Climate change and this year’s unusual weather are making things a bit more unpredictable for growers everywhere, including those in south Santa Cruz County. 

“Everything this year is late,” says Katy Thompson, owner of Copper Moon Apothecary. “I’m seeing a lot of green growth, but not a lot of fruit or blooms. Things are really taking their time. I’m seeing some changes with the herbs this year. Everything is a little smaller.” 

Since starting Copper Moon more than 10 years ago, Thompson has grown most of the herbs she needs, including comfrey, calendula, plantain, and elder, on her 9-acre property in the Larkin Valley. She makes lotions, soaps, bath soaks, cleansers, and live face masks and scrubs by hand using homegrown herbs and locally sourced products. 

“At first, I tested everything on my poor friends. I remember selling my first bar of soap at the farmers market. I was so excited,” Thompson says. “The business grew, and that’s all I wanted to talk about and do. I was collecting seeds and growing herbs and wildcrafting, and I created this big, beautiful monster.”

As we move into citrus season, Thompson says she will start looking to fall’s citrus to make fresh products, like bath and shower scrub.

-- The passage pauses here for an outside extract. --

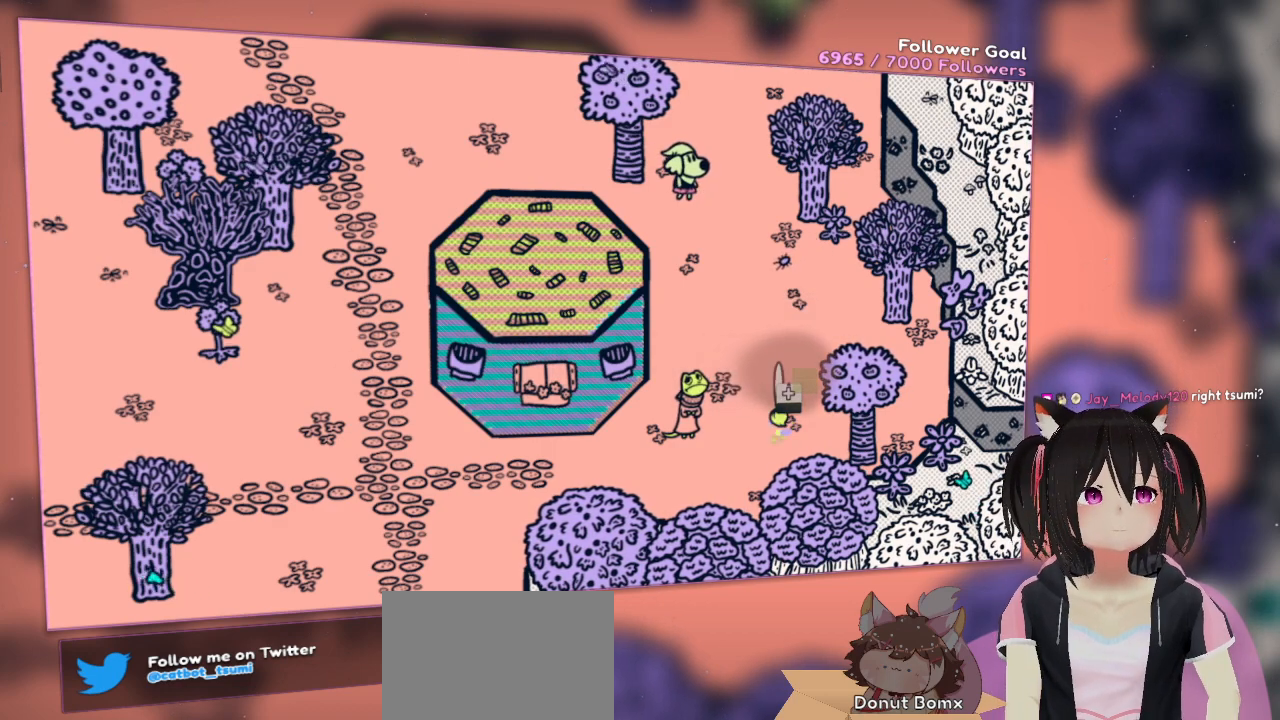
{"buttons": ["R2"], "left_stick": "center", "right_stick": "center", "events": []}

Because she sources everything from her fields and nearby areas, Thompson says the late bloom will affect how she operates this year. “I’m fine for now, but it’s really going to hit me in December and January when I may not have the backstock of dried herbs.” 

Other community members have expressed similar concerns about weird weather patterns this year. “We are all buzzing around and talking about it in the ag community,” Thompson says. In her case, she may need to buy herbs from other suppliers.

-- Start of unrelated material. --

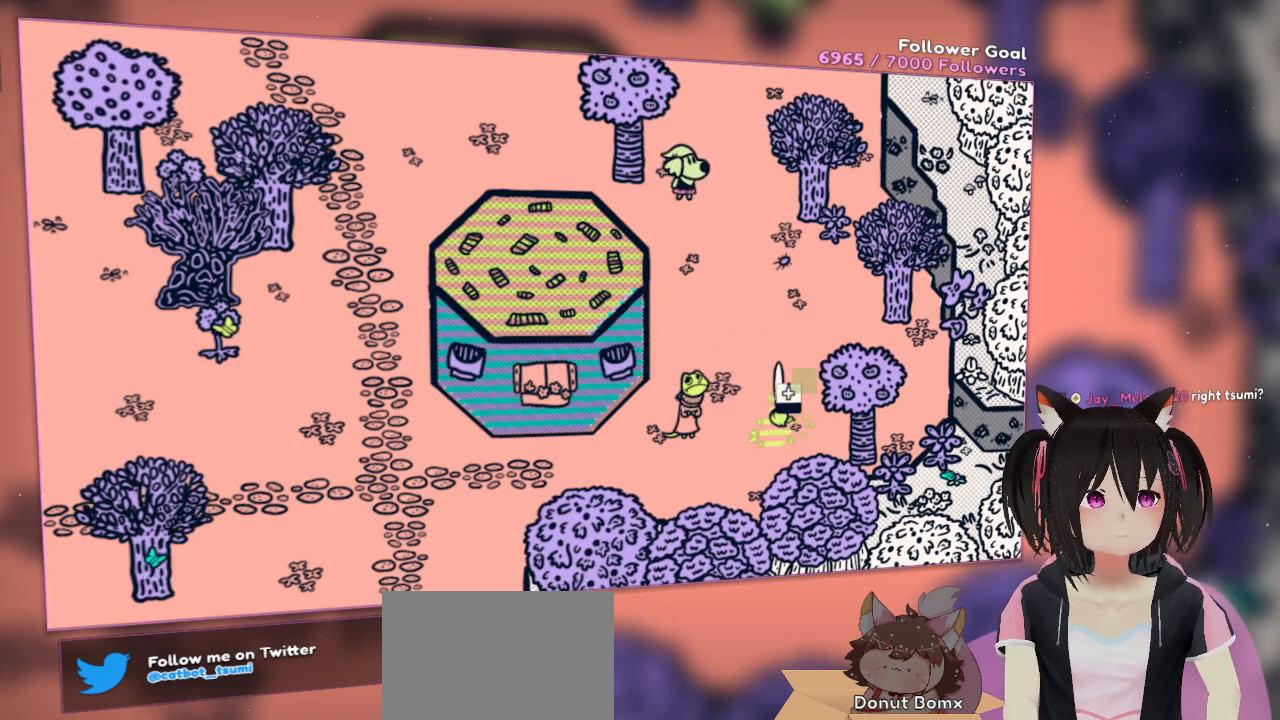
{"buttons": ["R2"], "left_stick": "center", "right_stick": "center", "events": []}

Depending on the farmers market, website and wholesale orders, Thompson will figure out how much to make per week. This week, she’s making all of the products for markets and incorporating herbs that are prime for use, like calendula. 

“If you buy a bar of soap from me this weekend at the farmers market, you are going to have big, green flecks of lemongrass because it’s in season right now,” she says. “So fresh lemongrass will go into the soap. But come December or January, there is no fresh lemongrass, so I’ll have to rely on everything I have harvested and dried months ago. The appearance will change dramatically.” 

Thompson already ships in sandalwood oil and ylang ylang (a tropical flower), since they don’t grow here, and she tries to use them sparingly. 

Lately, Thompson has been weighing the prospect of getting extra help. She doesn’t want to outsource anything. “If I do that, it’s no longer handcrafted by me, and I don’t necessarily know what’s going into the product,” she says. “I want to keep it small and keep it crunchy.” 

Copper Moon Apothecary currently sells to markets all over Santa Cruz, including Staff of Life and The Herb Room, and runs weekly Santa Cruz Farmers Market booths. She’s also working on a “skin salvation” face serum and wants to experiment with frankincense and a new oil, called Kuss, originating from India. Between managing orders, saving up stock for the winter months and experimenting with new products, Thompson has her hands full.

“There are limitations. People want their product to smell like bubblegum, but it doesn’t,” Thompson says. “People are so used to the bubbles of Dove and other commercial products. This stuff isn’t that. It’s made to order for them. It’s natural and homegrown and good for you, good for the planet.”